In a novel study researchers show that stem cells taken from the fat of waistline could be used to treat heart attacks. Researchers injected stem cells obtained from waistline fat tissue into the heart of coronary patients. These cells decreased levels of damage, improved the flow of blood and pumping ability of organs.
A cosmetic procedure known as liposuction commonly used to reduce waistline of the people. This method was used to confiscate more than two hundred centimeters of fat from the bellies of the patients. The researchers secluded and taken out twenty millions adults stem cells from each sample. These regenerative cells have potential to become more than one kind of tissue.

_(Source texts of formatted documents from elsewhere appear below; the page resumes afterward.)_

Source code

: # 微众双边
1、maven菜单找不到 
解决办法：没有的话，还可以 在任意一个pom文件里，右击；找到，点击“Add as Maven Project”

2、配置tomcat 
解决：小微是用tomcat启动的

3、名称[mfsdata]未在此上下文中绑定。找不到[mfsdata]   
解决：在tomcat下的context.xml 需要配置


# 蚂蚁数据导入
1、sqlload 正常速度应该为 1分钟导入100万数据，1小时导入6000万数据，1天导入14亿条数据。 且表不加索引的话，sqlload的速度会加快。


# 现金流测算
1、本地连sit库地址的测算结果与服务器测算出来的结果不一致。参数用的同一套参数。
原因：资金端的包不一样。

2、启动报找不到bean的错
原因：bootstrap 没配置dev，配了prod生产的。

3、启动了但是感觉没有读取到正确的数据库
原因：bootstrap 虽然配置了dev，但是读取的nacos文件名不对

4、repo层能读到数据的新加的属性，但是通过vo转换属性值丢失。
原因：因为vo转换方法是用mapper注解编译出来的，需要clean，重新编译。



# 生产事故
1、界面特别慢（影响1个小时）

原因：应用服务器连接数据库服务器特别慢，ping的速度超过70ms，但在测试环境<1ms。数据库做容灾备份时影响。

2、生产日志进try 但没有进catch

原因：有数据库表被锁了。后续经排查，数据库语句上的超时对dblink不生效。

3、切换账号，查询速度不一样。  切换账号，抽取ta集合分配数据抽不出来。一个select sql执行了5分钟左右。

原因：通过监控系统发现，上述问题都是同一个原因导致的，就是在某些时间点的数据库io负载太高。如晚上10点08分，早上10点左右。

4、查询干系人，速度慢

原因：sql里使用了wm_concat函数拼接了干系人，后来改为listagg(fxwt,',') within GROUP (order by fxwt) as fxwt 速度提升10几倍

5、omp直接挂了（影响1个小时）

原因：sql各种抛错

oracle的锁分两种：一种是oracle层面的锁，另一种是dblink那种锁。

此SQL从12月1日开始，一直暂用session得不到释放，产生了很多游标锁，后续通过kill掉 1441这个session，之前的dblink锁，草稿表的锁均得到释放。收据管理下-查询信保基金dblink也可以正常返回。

The whole process took ten minutes to infuse stem cells into the heart of patients. After six months participants treated with the procedure showed more than three percent improvement in heart perfusion, it is the ability of heart to receive oxygenated blood.
They also experienced more than five percent increased amount of blood pumped out by left ventricle of the heart chamber in comparison to the participants who took placebo infusion. The amount of damaged heart muscle in treated patients was halved by fifteen percent from thirty-one percent. But it was remained same in non treated group.
The study also found that the stem cells did not interfere with blood flow and were not associated with any potentially dangerous changes in rhythm of the heart. The study recommends that these cells can be safely acquired and infused inside the hearts of patients following an acute heart attack, explained study author Dr Eric Duckers, from Erasmus University Medical Centre in Rotterdam, the Netherlands.